Rewrite the entries with "locality" swapped for "site" wherever it appears, keeping everything else the same.

#### Data for the task

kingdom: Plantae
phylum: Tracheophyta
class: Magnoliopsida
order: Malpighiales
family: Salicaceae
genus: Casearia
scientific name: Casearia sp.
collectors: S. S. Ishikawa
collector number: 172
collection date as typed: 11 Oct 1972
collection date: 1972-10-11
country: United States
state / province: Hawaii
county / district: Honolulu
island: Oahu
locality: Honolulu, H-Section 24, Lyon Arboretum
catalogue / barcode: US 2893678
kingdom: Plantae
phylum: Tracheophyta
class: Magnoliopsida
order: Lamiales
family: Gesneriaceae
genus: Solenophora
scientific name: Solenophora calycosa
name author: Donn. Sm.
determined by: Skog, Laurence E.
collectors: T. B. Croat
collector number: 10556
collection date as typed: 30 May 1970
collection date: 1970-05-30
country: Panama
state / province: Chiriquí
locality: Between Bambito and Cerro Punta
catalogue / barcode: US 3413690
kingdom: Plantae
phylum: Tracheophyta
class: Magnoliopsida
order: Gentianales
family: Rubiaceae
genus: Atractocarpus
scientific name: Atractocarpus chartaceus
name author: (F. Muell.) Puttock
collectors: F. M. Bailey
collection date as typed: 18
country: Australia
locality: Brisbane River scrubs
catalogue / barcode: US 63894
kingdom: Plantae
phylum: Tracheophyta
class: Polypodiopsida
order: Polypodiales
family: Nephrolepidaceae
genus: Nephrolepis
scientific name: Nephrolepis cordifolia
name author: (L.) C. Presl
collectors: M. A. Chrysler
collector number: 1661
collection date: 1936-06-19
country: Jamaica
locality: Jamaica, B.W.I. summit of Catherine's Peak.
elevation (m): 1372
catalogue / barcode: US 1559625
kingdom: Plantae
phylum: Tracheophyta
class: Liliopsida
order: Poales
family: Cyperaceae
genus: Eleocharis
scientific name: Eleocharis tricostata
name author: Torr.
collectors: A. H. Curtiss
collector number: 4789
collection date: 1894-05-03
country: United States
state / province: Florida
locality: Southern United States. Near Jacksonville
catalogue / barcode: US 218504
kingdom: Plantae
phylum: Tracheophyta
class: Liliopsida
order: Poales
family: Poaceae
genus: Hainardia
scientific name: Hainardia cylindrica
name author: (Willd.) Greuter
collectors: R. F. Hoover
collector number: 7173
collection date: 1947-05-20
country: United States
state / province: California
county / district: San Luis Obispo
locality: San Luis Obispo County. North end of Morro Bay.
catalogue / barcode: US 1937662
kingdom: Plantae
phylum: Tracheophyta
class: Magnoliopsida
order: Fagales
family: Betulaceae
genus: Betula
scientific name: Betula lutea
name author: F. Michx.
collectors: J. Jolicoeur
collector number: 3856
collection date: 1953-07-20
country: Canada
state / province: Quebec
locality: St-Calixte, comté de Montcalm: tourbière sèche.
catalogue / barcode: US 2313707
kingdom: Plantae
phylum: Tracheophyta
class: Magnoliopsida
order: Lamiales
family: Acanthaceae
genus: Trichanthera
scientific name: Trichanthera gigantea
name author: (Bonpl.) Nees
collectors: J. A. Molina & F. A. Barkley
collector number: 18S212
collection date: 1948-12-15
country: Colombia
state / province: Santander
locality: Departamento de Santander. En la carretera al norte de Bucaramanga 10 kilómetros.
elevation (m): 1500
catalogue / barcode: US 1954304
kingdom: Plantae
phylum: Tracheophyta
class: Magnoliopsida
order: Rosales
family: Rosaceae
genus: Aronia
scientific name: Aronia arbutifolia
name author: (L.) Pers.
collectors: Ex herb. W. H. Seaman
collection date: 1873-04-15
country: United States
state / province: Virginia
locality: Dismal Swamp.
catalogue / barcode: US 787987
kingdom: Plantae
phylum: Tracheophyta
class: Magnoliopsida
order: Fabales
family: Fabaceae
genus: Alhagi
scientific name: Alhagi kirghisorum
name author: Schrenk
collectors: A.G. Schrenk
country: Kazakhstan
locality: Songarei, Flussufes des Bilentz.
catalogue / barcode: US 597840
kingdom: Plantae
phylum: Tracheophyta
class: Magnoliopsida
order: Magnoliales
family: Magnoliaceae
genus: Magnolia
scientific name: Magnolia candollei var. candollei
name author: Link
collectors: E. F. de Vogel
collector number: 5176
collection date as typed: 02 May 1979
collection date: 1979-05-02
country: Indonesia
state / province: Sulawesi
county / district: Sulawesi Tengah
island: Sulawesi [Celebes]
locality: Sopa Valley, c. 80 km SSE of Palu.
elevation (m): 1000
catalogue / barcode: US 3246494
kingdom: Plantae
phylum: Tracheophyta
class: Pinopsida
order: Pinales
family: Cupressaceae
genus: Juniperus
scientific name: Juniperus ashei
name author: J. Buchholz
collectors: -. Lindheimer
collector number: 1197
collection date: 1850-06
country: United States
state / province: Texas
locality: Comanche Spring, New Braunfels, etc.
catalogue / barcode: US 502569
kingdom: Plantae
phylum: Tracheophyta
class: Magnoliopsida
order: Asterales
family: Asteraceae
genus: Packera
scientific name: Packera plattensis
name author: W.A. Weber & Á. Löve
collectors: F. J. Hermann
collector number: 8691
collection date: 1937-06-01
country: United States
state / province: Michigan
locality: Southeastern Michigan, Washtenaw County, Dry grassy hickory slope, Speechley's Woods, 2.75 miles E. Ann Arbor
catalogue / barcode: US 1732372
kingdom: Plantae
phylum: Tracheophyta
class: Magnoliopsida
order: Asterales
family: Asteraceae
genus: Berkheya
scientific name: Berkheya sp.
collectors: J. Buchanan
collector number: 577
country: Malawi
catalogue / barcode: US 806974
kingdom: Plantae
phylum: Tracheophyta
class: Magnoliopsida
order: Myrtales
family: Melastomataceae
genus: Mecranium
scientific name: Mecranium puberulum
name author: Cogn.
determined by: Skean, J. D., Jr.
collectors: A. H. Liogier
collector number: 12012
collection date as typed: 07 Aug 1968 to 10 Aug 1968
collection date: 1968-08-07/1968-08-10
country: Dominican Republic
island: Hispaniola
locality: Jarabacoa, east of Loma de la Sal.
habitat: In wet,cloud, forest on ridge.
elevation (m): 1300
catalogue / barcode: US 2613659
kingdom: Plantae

########

## [Problem solution]
kingdom: Plantae
phylum: Tracheophyta
class: Magnoliopsida
order: Malpighiales
family: Salicaceae
genus: Casearia
scientific name: Casearia sp.
collectors: S. S. Ishikawa
collector number: 172
collection date as typed: 11 Oct 1972
collection date: 1972-10-11
country: United States
state / province: Hawaii
county / district: Honolulu
island: Oahu
site: Honolulu, H-Section 24, Lyon Arboretum
catalogue / barcode: US 2893678
kingdom: Plantae
phylum: Tracheophyta
class: Magnoliopsida
order: Lamiales
family: Gesneriaceae
genus: Solenophora
scientific name: Solenophora calycosa
name author: Donn. Sm.
determined by: Skog, Laurence E.
collectors: T. B. Croat
collector number: 10556
collection date as typed: 30 May 1970
collection date: 1970-05-30
country: Panama
state / province: Chiriquí
site: Between Bambito and Cerro Punta
catalogue / barcode: US 3413690
kingdom: Plantae
phylum: Tracheophyta
class: Magnoliopsida
order: Gentianales
family: Rubiaceae
genus: Atractocarpus
scientific name: Atractocarpus chartaceus
name author: (F. Muell.) Puttock
collectors: F. M. Bailey
collection date as typed: 18
country: Australia
site: Brisbane River scrubs
catalogue / barcode: US 63894
kingdom: Plantae
phylum: Tracheophyta
class: Polypodiopsida
order: Polypodiales
family: Nephrolepidaceae
genus: Nephrolepis
scientific name: Nephrolepis cordifolia
name author: (L.) C. Presl
collectors: M. A. Chrysler
collector number: 1661
collection date: 1936-06-19
country: Jamaica
site: Jamaica, B.W.I. summit of Catherine's Peak.
elevation (m): 1372
catalogue / barcode: US 1559625
kingdom: Plantae
phylum: Tracheophyta
class: Liliopsida
order: Poales
family: Cyperaceae
genus: Eleocharis
scientific name: Eleocharis tricostata
name author: Torr.
collectors: A. H. Curtiss
collector number: 4789
collection date: 1894-05-03
country: United States
state / province: Florida
site: Southern United States. Near Jacksonville
catalogue / barcode: US 218504
kingdom: Plantae
phylum: Tracheophyta
class: Liliopsida
order: Poales
family: Poaceae
genus: Hainardia
scientific name: Hainardia cylindrica
name author: (Willd.) Greuter
collectors: R. F. Hoover
collector number: 7173
collection date: 1947-05-20
country: United States
state / province: California
county / district: San Luis Obispo
site: San Luis Obispo County. North end of Morro Bay.
catalogue / barcode: US 1937662
kingdom: Plantae
phylum: Tracheophyta
class: Magnoliopsida
order: Fagales
family: Betulaceae
genus: Betula
scientific name: Betula lutea
name author: F. Michx.
collectors: J. Jolicoeur
collector number: 3856
collection date: 1953-07-20
country: Canada
state / province: Quebec
site: St-Calixte, comté de Montcalm: tourbière sèche.
catalogue / barcode: US 2313707
kingdom: Plantae
phylum: Tracheophyta
class: Magnoliopsida
order: Lamiales
family: Acanthaceae
genus: Trichanthera
scientific name: Trichanthera gigantea
name author: (Bonpl.) Nees
collectors: J. A. Molina & F. A. Barkley
collector number: 18S212
collection date: 1948-12-15
country: Colombia
state / province: Santander
site: Departamento de Santander. En la carretera al norte de Bucaramanga 10 kilómetros.
elevation (m): 1500
catalogue / barcode: US 1954304
kingdom: Plantae
phylum: Tracheophyta
class: Magnoliopsida
order: Rosales
family: Rosaceae
genus: Aronia
scientific name: Aronia arbutifolia
name author: (L.) Pers.
collectors: Ex herb. W. H. Seaman
collection date: 1873-04-15
country: United States
state / province: Virginia
site: Dismal Swamp.
catalogue / barcode: US 787987
kingdom: Plantae
phylum: Tracheophyta
class: Magnoliopsida
order: Fabales
family: Fabaceae
genus: Alhagi
scientific name: Alhagi kirghisorum
name author: Schrenk
collectors: A.G. Schrenk
country: Kazakhstan
site: Songarei, Flussufes des Bilentz.
catalogue / barcode: US 597840
kingdom: Plantae
phylum: Tracheophyta
class: Magnoliopsida
order: Magnoliales
family: Magnoliaceae
genus: Magnolia
scientific name: Magnolia candollei var. candollei
name author: Link
collectors: E. F. de Vogel
collector number: 5176
collection date as typed: 02 May 1979
collection date: 1979-05-02
country: Indonesia
state / province: Sulawesi
county / district: Sulawesi Tengah
island: Sulawesi [Celebes]
site: Sopa Valley, c. 80 km SSE of Palu.
elevation (m): 1000
catalogue / barcode: US 3246494
kingdom: Plantae
phylum: Tracheophyta
class: Pinopsida
order: Pinales
family: Cupressaceae
genus: Juniperus
scientific name: Juniperus ashei
name author: J. Buchholz
collectors: -. Lindheimer
collector number: 1197
collection date: 1850-06
country: United States
state / province: Texas
site: Comanche Spring, New Braunfels, etc.
catalogue / barcode: US 502569
kingdom: Plantae
phylum: Tracheophyta
class: Magnoliopsida
order: Asterales
family: Asteraceae
genus: Packera
scientific name: Packera plattensis
name author: W.A. Weber & Á. Löve
collectors: F. J. Hermann
collector number: 8691
collection date: 1937-06-01
country: United States
state / province: Michigan
site: Southeastern Michigan, Washtenaw County, Dry grassy hickory slope, Speechley's Woods, 2.75 miles E. Ann Arbor
catalogue / barcode: US 1732372
kingdom: Plantae
phylum: Tracheophyta
class: Magnoliopsida
order: Asterales
family: Asteraceae
genus: Berkheya
scientific name: Berkheya sp.
collectors: J. Buchanan
collector number: 577
country: Malawi
catalogue / barcode: US 806974
kingdom: Plantae
phylum: Tracheophyta
class: Magnoliopsida
order: Myrtales
family: Melastomataceae
genus: Mecranium
scientific name: Mecranium puberulum
name author: Cogn.
determined by: Skean, J. D., Jr.
collectors: A. H. Liogier
collector number: 12012
collection date as typed: 07 Aug 1968 to 10 Aug 1968
collection date: 1968-08-07/1968-08-10
country: Dominican Republic
island: Hispaniola
site: Jarabacoa, east of Loma de la Sal.
habitat: In wet,cloud, forest on ridge.
elevation (m): 1300
catalogue / barcode: US 2613659
kingdom: Plantae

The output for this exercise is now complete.